Peter Erskine – As it Was
(ECM 4755832. 4 CD set. CD review by Mike Collins)
“The goal was to get audiences to lean forward in their seats to hear us”. That was drummer Peter Erksine’s ambition for the trio under his own name on ECM. The music they created is still as distinctive as when they recorded between 1992 and 1997 and the release now of a box set of the four albums in the label’s Old and New Masters Series is especially salutatory, coming as it does close to the first anniversary of pianist John Taylor’s death. His playing and composing is a defining element of the trio’s sound. The third corner of the triangle was of course Palle Danielsson.
The first release You Never Know begins with the cycling, slowly mutating piano figure of New Old Age. Erskine waits an implausibly long time to enter with the sizzle of a cymbal after the sound has been anchored by Danielsson’s glowing bass. It sets the tone.
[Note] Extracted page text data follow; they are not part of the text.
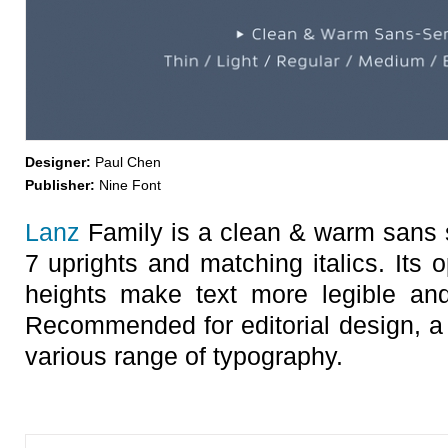
Designer:
Paul Chen
Publisher:
Nine Font
Lanz
Family is a clean & warm sans se
7 uprights and matching italics. Its 
heights make text more legible and
Recommended for editorial design, a 
various range of typography.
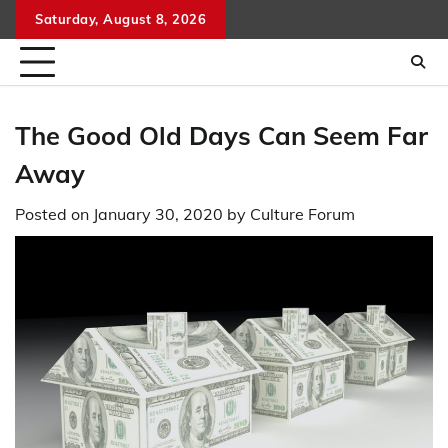
Skip
Saturday, August 8, 2026
to
content
The Good Old Days Can Seem Far
Away
Posted on
January 30, 2020
by
Culture Forum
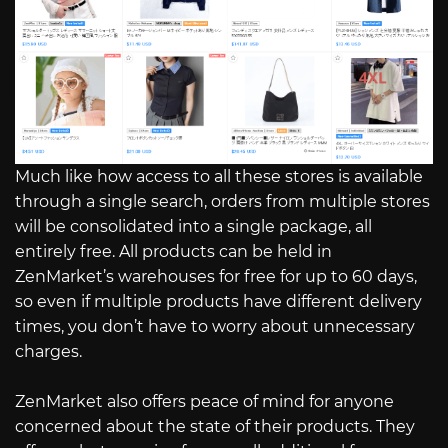
Much like how access to all these stores is available
through a single search, orders from multiple stores
will be consolidated into a single package, all
entirely free. All products can be held in
ZenMarket’s warehouses for free for up to 60 days,
so even if multiple products have different delivery
times, you don’t have to worry about unnecessary
charges.
ZenMarket also offers peace of mind for anyone
concerned about the state of their products. They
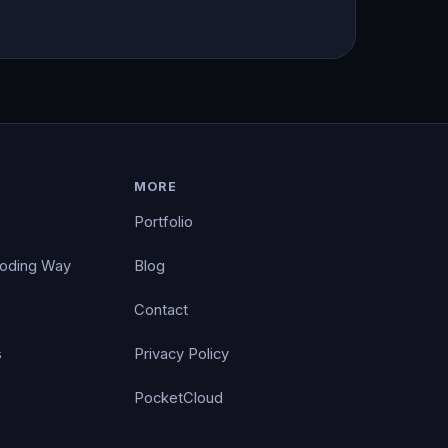
MORE
Portfolio
Coding Way
Blog
Contact
s
Privacy Policy
PocketCloud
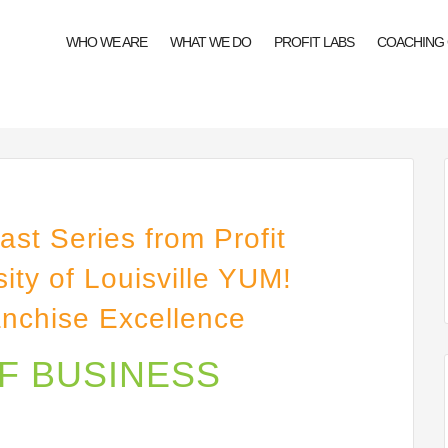
WHO WE ARE
WHAT WE DO
PROFIT LABS
COACHING
st Series from Profit
ity of Louisville YUM!
anchise Excellence
OF BUSINESS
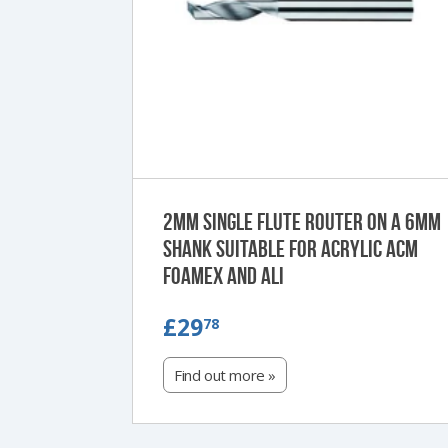
2mm single flute router on a 6mm
shank suitable for Acrylic ACM
Foamex and Ali
£29.78
£29
78
Find out more »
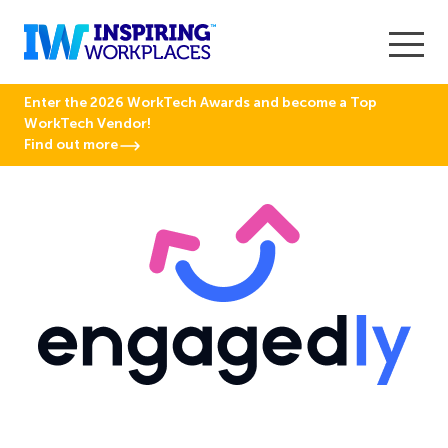
Enter the 2026 WorkTech Awards and become a Top
WorkTech Vendor!
Find out more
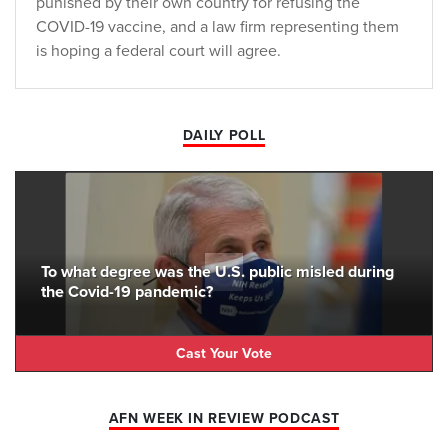
punished by their own country for refusing the
COVID-19 vaccine, and a law firm representing them
is hoping a federal court will agree.
DAILY POLL
To what degree was the U.S. public misled during
the Covid-19 pandemic?
Cast Your Vote
AFN WEEK IN REVIEW PODCAST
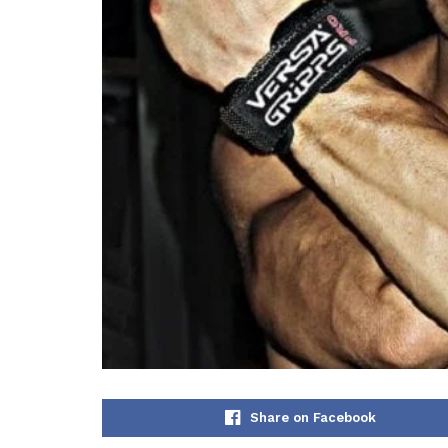
Share on Facebook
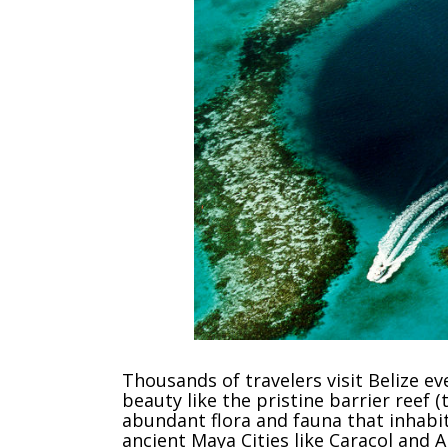
Thousands of travelers visit Belize e
beauty like the pristine barrier reef 
abundant flora and fauna that inhabit
ancient Maya Cities like Caracol and A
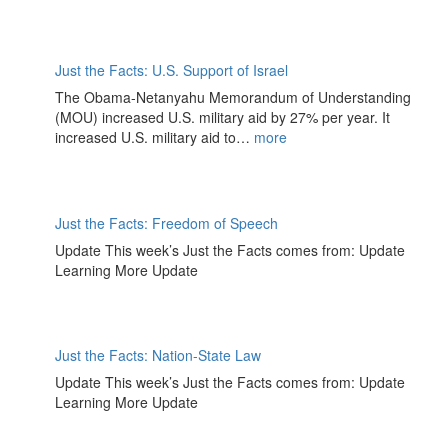
Just the Facts: U.S. Support of Israel
The Obama-Netanyahu Memorandum of Understanding
(MOU) increased U.S. military aid by 27% per year. It
increased U.S. military aid to…
more
Just the Facts: Freedom of Speech
Update This week’s Just the Facts comes from: Update
Learning More Update
Just the Facts: Nation-State Law
Update This week’s Just the Facts comes from: Update
Learning More Update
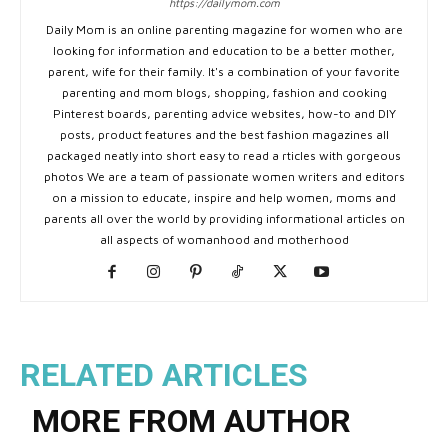
https://dailymom.com
Daily Mom is an online parenting magazine for women who are
looking for information and education to be a better mother,
parent, wife for their family. It's a combination of your favorite
parenting and mom blogs, shopping, fashion and cooking
Pinterest boards, parenting advice websites, how-to and DIY
posts, product features and the best fashion magazines all
packaged neatly into short easy to read a rticles with gorgeous
photos We are a team of passionate women writers and editors
on a mission to educate, inspire and help women, moms and
parents all over the world by providing informational articles on
all aspects of womanhood and motherhood
RELATED ARTICLES
MORE FROM AUTHOR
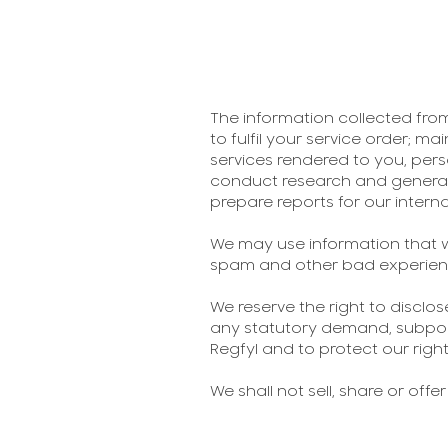
The information collected from
to fulfil your service order; ma
services rendered to you, pers
conduct research and generally
prepare reports for our interna
We may use information that w
spam and other bad experien
We reserve the right to disclo
any statutory demand, subpoen
Regfyl and to protect our right
We shall not sell, share or offe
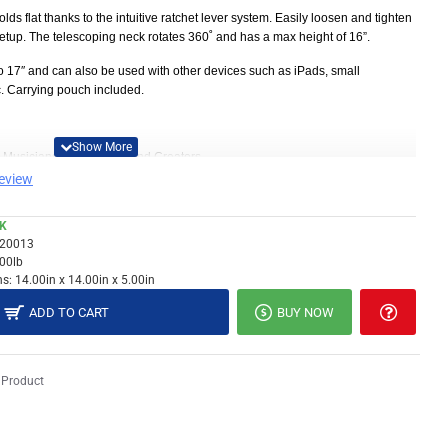
folds flat thanks to the intuitive ratchet lever system. Easily loosen and tighten
r setup. The telescoping neck rotates 360˚ and has a max height of 16”.
o 17
″
and can also be used with other devices such as iPads, small
c.
Carrying pouch included.
s, Musicians, Performers, and Creators
review
compact folding design and included carrying pouch
num for the ultimate combination of portability and durability.
CK
 to find the perfect position for the stand. Easily loosen and tighten each
20013
tup.
.00lb
s:
14.00in x 14.00in x 5.00in
/- 90%
ADD TO CART
BUY NOW
nd max height of 16”
t into most workspaces
, drum machines, and more
 Product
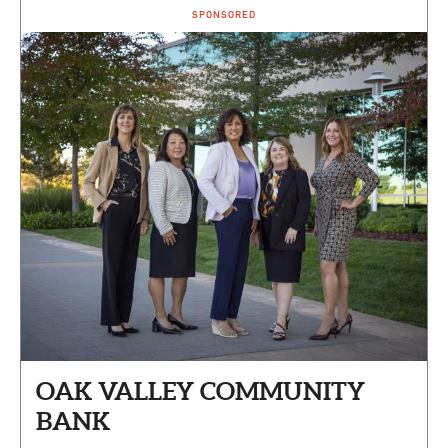
SPONSORED
OAK VALLEY COMMUNITY
BANK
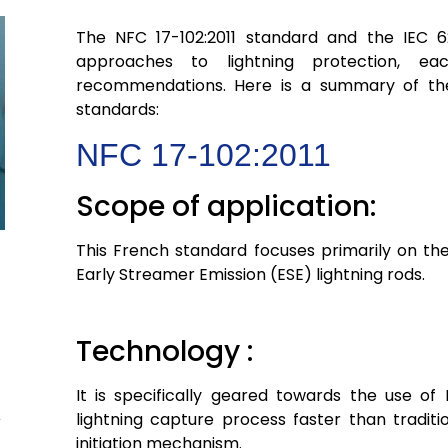
The NFC 17-102:2011 standard and the IEC 6
approaches to lightning protection, ea
recommendations. Here is a summary of th
standards:
NFC 17-102:2011
Scope of application:
This French standard focuses primarily on the
Early Streamer Emission (ESE) lightning rods.
Technology :
It is specifically geared towards the use of 
lightning capture process faster than tradit
initiation mechanism.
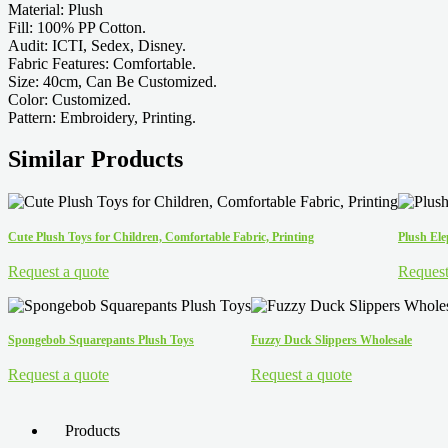
Material: Plush
Fill: 100% PP Cotton.
Audit: ICTI, Sedex, Disney.
Fabric Features: Comfortable.
Size: 40cm, Can Be Customized.
Color: Customized.
Pattern: Embroidery, Printing.
Similar Products
Cute Plush Toys for Children, Comfortable Fabric, Printing
Plush El
Request a quote
Request
Spongebob Squarepants Plush Toys
Fuzzy Duck Slippers Wholesale
Request a quote
Request a quote
Products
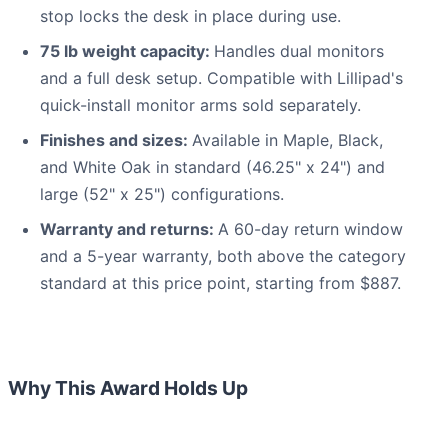
stop locks the desk in place during use.
75 lb weight capacity:
Handles dual monitors
and a full desk setup. Compatible with Lillipad's
quick-install monitor arms sold separately.
Finishes and sizes:
Available in Maple, Black,
and White Oak in standard (46.25" x 24") and
large (52" x 25") configurations.
Warranty and returns:
A 60-day return window
and a 5-year warranty, both above the category
standard at this price point, starting from $887.
Why This Award Holds Up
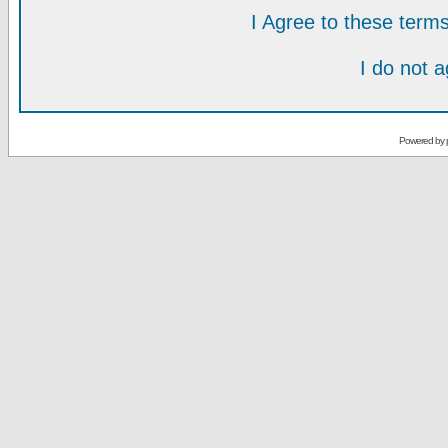
I Agree to these ter
I do not 
Powered by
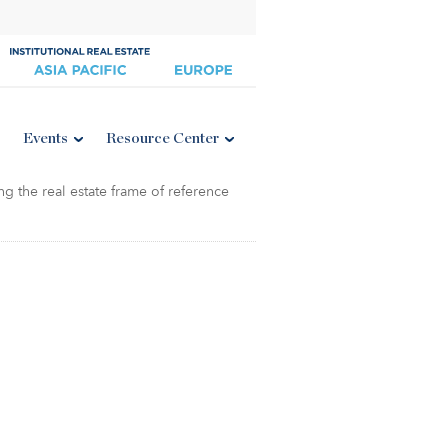
Events
Resource Center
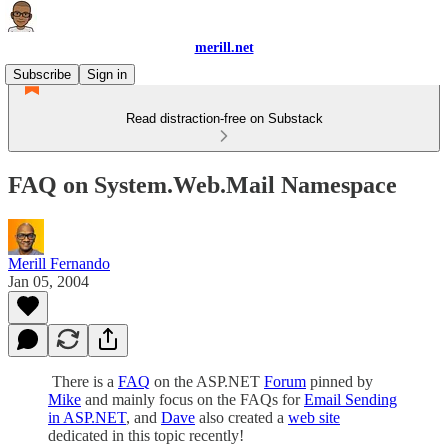
merill.net
Subscribe
Sign in
Read distraction-free on Substack
FAQ on System.Web.Mail Namespace
Merill Fernando
Jan 05, 2004
There is a
FAQ
on the ASP.NET
Forum
pinned by
Mike
and mainly focus on the FAQs for
Email Sending
in ASP.NET
, and
Dave
also created a
web site
dedicated in this topic recently!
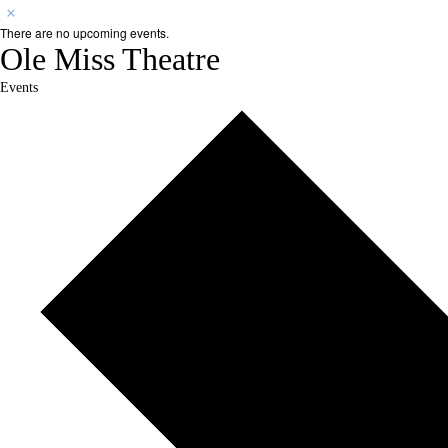
There are no upcoming events.
Ole Miss Theatre
Events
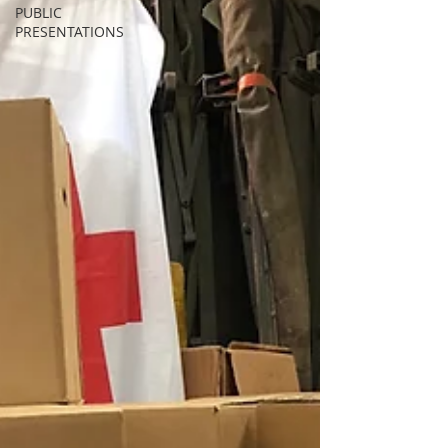
PUBLIC
PRESENTATIONS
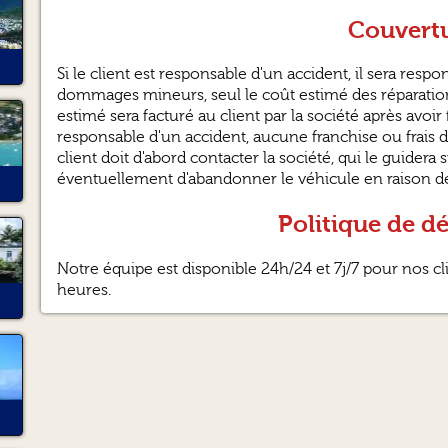
Couvertu
Si le client est responsable d'un accident, il sera res
dommages mineurs, seul le coût estimé des réparation
estimé sera facturé au client par la société après avoir f
responsable d'un accident, aucune franchise ou frais d
client doit d'abord contacter la société, qui le guidera 
éventuellement d'abandonner le véhicule en raison de 
Politique de d
Notre équipe est disponible 24h/24 et 7j/7 pour nos c
heures.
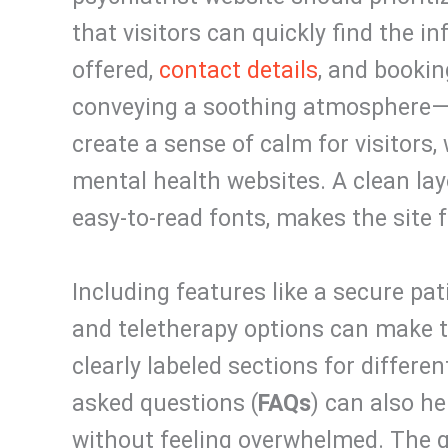
that visitors can quickly find the i
offered,
contact details
, and bookin
conveying a soothing atmosphere—u
create a sense of calm for visitors,
mental health websites. A clean lay
easy-to-read fonts, makes the site 
Including features like a secure pat
and teletherapy options can make 
clearly labeled sections for differen
asked questions (
FAQs
) can also h
without feeling overwhelmed. The go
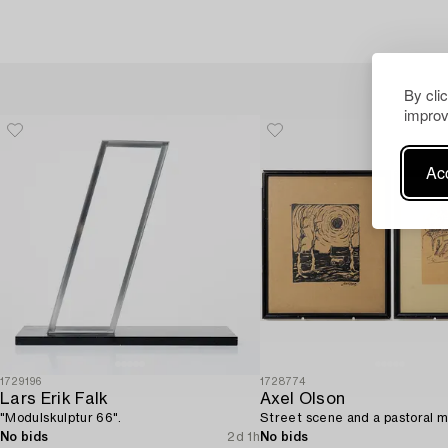
By cli
improv
Acc
1729196
1728774
Lars Erik Falk
Axel Olson
"Modulskulptur 66".
Street scene and a pastoral m
No bids
2d 1h
No bids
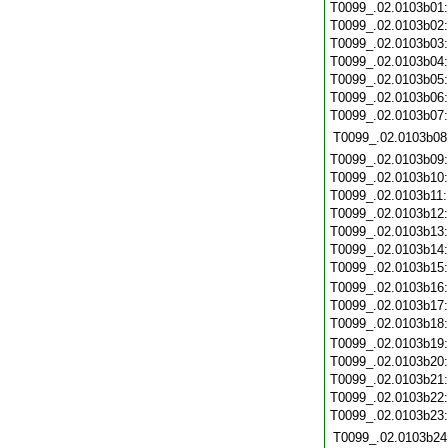
T0099_.02.0103b01
T0099_.02.0103b02
T0099_.02.0103b03
T0099_.02.0103b04
T0099_.02.0103b05
T0099_.02.0103b06
T0099_.02.0103b07
T0099_.02.0103b08
T0099_.02.0103b09
T0099_.02.0103b10
T0099_.02.0103b11
T0099_.02.0103b12
T0099_.02.0103b13
T0099_.02.0103b14
T0099_.02.0103b15
T0099_.02.0103b16
T0099_.02.0103b17
T0099_.02.0103b18
T0099_.02.0103b19
T0099_.02.0103b20
T0099_.02.0103b21
T0099_.02.0103b22
T0099_.02.0103b23
T0099_.02.0103b24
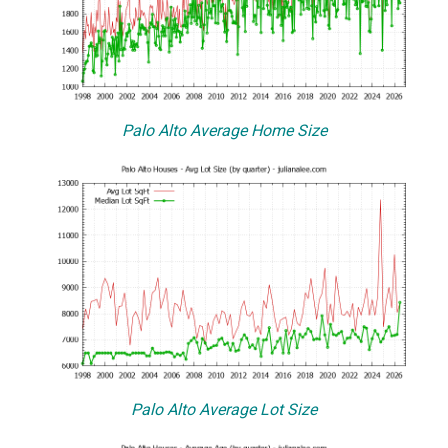
Palo Alto Average Home Size
Palo Alto Average Lot Size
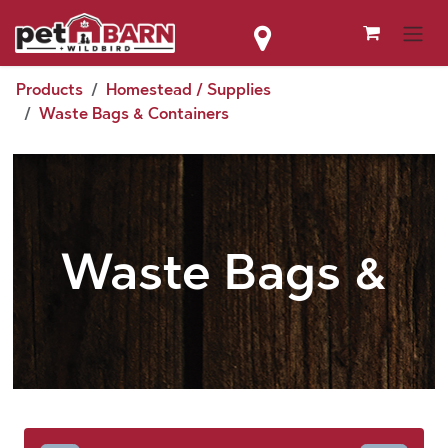
Skip to Content
Products
Homestead / Supplies
Waste Bags & Containers
Waste Bags &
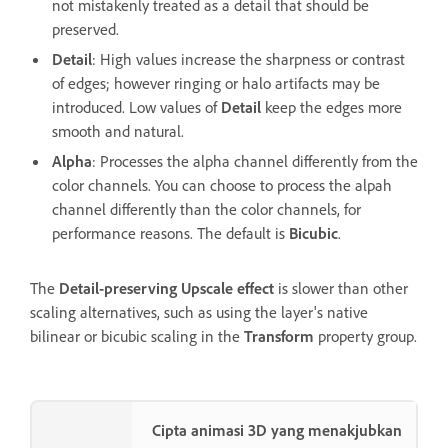
not mistakenly treated as a detail that should be
preserved.
Detail
: High values increase the sharpness or contrast
of edges; however ringing or halo artifacts may be
introduced. Low values of
Detail
keep the edges more
smooth and natural.
Alpha
: Processes the alpha channel differently from the
color channels. You can choose to process the alpah
channel differently than the color channels, for
performance reasons. The default is
Bicubic
.
The
Detail-preserving Upscale effect
is slower than other
scaling alternatives, such as using the layer's native
bilinear or bicubic scaling in the
Transform
property group.
Cipta animasi 3D yang menakjubkan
The drummer leader’s conception of restrained dynamics, a conversation amongst equals, pieces that have a natural arc with solos a non-event, this was often fully realized. With nearly half of the tunes in the trio’s repertoire coming from Taylor’s pen however and the rest drawn significantly from Vince Mendoza, Erskine himself and a sprinkling of Kenny Wheeler, there was very rich terrain on which to apply these principles. The very next piece is the bustling Taylor composition Clapperclowe, bursting with energy. Erskine’s On the Lake that follows, signals his instinct for distilled, folk like structures and progressions albeit given a twist by the striking theme constructed around a two note figure. That first set concludes with a sublime viscerally swinging take on Cole Porter’s Everything I Love. The subsequent three albums move between the shimmering moods of Terraces that opens Time Being, flights of lyricism such as on Mendoza’s Esperança on As It Is the minimally adorned arrangement of Walton’s Touch Her Soft Lips and Part and the slightly greater abstraction and freer sound of the final album Juni that nevertheless condenses into a a rocking groove on The Ant and the Elk and blistering swing on Twelve.
The dynamism, creativity and melodic and harmonic fluency of Taylor and Danielsson flood the music with light and airiness and the rapport with Erksine, whose drumming somehow conjures momentum almost without playing, is wondrous. It’s hard not to concur with Erskine’s own assessment of the trio, “a truly unique group … nothing like it before or since”. The four CD set comes with a booklet replete with extensive and illuminating notes by John Kelman. This is an appealing document of a remarkable trio.